Wednesday, 22 July 2015

THREESOME by Yussef El Guindi at 59E59 Theaters

     This is a difficult play to write about, in part because of my respect and fondness for the playwright, Egyptian-born Yussef El Guindi, who was a colleague at Duke a quarter of a century ago. After leaving Duke in the early 1990s, Yussef settled in Seattle, where he has had a successful career. Sex and Arab identity tend to be the major concerns of his work. If that sounds a bit solemn, Yussef has a wicked Rabelaisian sense of humor. All these elements intertwine in the best moments in THREESOME, a Portland Stage production that has landed on 59th Street. THREESOME is really two related one-act plays that would be stronger if they related more. Though they involve the same three characters, the two acts seem more distinct in tone and content than they need to be. El Guindi goes all solemn in the second act, unfortunately. He's at his best when he is outrageous.
     Leila (Alia Attallah), and Rashid (Karan Oberoi), are a handsome, seemingly troubled young Egyptian couple now living in America. She's a writer; he's a photographer. On the night depicted in Act I, Leila has invited Doug (Quinn Franzen) to join them for a menage a trois. Leila seems eager for this new adventure. So does Doug, who enters the scene naked and raring for action despite a decidedly unsexy bout of diarrhea. However, in the manner of recent sex comedies (Bruce Norris's THE QUALMS comes to mind), the sex never happens. What we do witness are various forms of male insecurity. Rashid become possessive and aggressive. Leila, for all her talk, never gets beyond a kiss. Doug is full of feelings of inadequacy. Since Quinn Franzen, who spends most of the first act nude, is handsome, well built and well endowed, it is difficult to see why he is so sensitive about his body. A number of self-absorbed characters in our universe manage to have sex: these three would rather talk about themselves. The men are more interested in putting each other down than in bedding the woman. The men are a cornucopia of masculine insecurities. El Guindi's writing is witty and literate, but one is left with a big question. Why does Leila want this threesome and, if she wants it, why doesn't she jump in?
     Act Two takes place in Doug's photography studio. He has been hired by the publisher to create the cover art for Leila's book. The book is supposedly an account of a brutal rape she endured in a Cairo police station and a commentary on the place of women in Islamic society. Doug has created a setting that represents all of the worst cliches of western Orientalia. It's textbook Edward Said. Oriental carpets, embroidered pillows, even a hookah. He wants Leila to be veiled from head to toe. When Leila balks at all the kitsch and the abaya, Doug convinces her that it will look ironic. Rashid comes in drunk and his horrified at the account of the rape in Leila's book, less for what she experienced than for the shame of it. He becomes a stereotypical middle-Eastern male and Doug becomes the ugly American, an aggressor in a sexual act than makes him as horrible as the men who attacked Leila. The second act would be better--even more thought provoking--with some of the humor of Act I.
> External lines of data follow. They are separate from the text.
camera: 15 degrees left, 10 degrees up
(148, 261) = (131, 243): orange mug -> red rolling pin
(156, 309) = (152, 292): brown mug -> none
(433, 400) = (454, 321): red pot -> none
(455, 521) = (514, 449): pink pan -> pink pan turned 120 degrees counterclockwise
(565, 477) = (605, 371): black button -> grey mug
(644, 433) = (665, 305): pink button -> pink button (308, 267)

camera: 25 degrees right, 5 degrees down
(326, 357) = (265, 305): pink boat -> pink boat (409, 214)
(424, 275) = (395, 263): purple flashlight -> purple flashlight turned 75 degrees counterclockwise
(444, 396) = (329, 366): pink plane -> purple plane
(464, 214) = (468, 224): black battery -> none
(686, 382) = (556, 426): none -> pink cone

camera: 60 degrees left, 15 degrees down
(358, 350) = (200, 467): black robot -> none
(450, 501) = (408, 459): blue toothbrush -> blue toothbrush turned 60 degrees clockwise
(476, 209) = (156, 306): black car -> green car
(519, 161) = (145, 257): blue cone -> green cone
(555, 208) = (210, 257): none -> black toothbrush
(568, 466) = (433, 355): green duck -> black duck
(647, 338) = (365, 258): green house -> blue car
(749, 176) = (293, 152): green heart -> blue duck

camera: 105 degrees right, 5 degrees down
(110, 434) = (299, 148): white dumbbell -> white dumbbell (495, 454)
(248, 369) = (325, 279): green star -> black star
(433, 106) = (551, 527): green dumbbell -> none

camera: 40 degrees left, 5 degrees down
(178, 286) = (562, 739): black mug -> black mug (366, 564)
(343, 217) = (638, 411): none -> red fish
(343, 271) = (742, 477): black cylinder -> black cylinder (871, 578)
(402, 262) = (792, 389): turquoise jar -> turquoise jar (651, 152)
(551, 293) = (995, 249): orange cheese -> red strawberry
     My frustration at THREESOME centers on Leila's character. She seems an intelligent, powerful woman who wants above all to have agency over her circumstances, yet at every crucial moment she is passive. Her acceptance of the role of victim seems totally out of character. The discovery of her horrific past in Act 2 only makes the attempt at a threesome in Act I more questionable. Does she really think two men having sex with her gives her more control over her body? Actually Doug is the best drawn, most coherent and interesting character. Rashid never becomes more than a stereotype.
     Chris Coleman has staged and paced the work effectively. All three actors are good, but Quinn Franzen stands out. He has the best material to work with, but he manages to make Doug both winning and deeply flawed.
      At the end, the audience didn't applaud until the lights came up for the curtain call, a sign that the ending of the play doesn't quite work. I don't think the audience believed the play was over. What does happen is too sudden and out of character.
      For all its flaws, THREESOME is worth seeing. Yussef El Guindi is always an ambitious, thought-provoking playwright who grapples with difficult questions in his work. I found the play frustrating, but I'm glad I saw it.
THREESOME. 59E59 Theaters. July 21, 2015.